- _Rekordy wejściowe_

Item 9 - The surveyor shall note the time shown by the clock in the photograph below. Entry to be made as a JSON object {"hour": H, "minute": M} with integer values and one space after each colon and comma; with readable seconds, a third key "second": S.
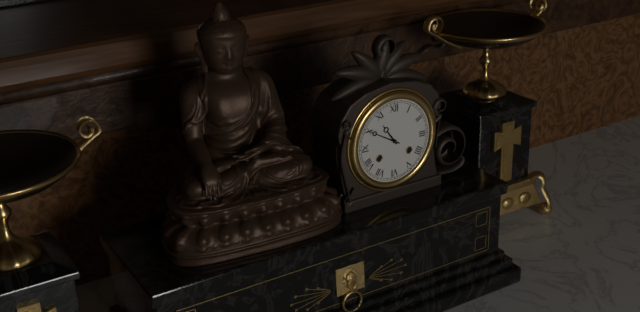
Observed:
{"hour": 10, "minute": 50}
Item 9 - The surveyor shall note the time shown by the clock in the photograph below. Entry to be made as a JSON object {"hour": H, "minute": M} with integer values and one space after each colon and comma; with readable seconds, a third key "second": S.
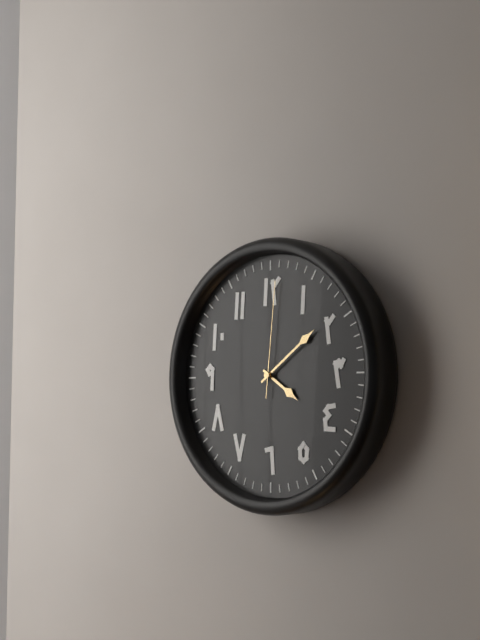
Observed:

- _Cel zadania_
Wypisz bez żadnych zmian wszystkie powyższe rekordy, pomijając obrazy.

- _Odpowiedź do zadania_
Item 9 - The surveyor shall note the time shown by the clock in the photograph below. Entry to be made as a JSON object {"hour": H, "minute": M} with integer values and one space after each colon and comma; with readable seconds, a third key "second": S.
Observed:
{"hour": 10, "minute": 50}
Item 9 - The surveyor shall note the time shown by the clock in the photograph below. Entry to be made as a JSON object {"hour": H, "minute": M} with integer values and one space after each colon and comma; with readable seconds, a third key "second": S.
Observed:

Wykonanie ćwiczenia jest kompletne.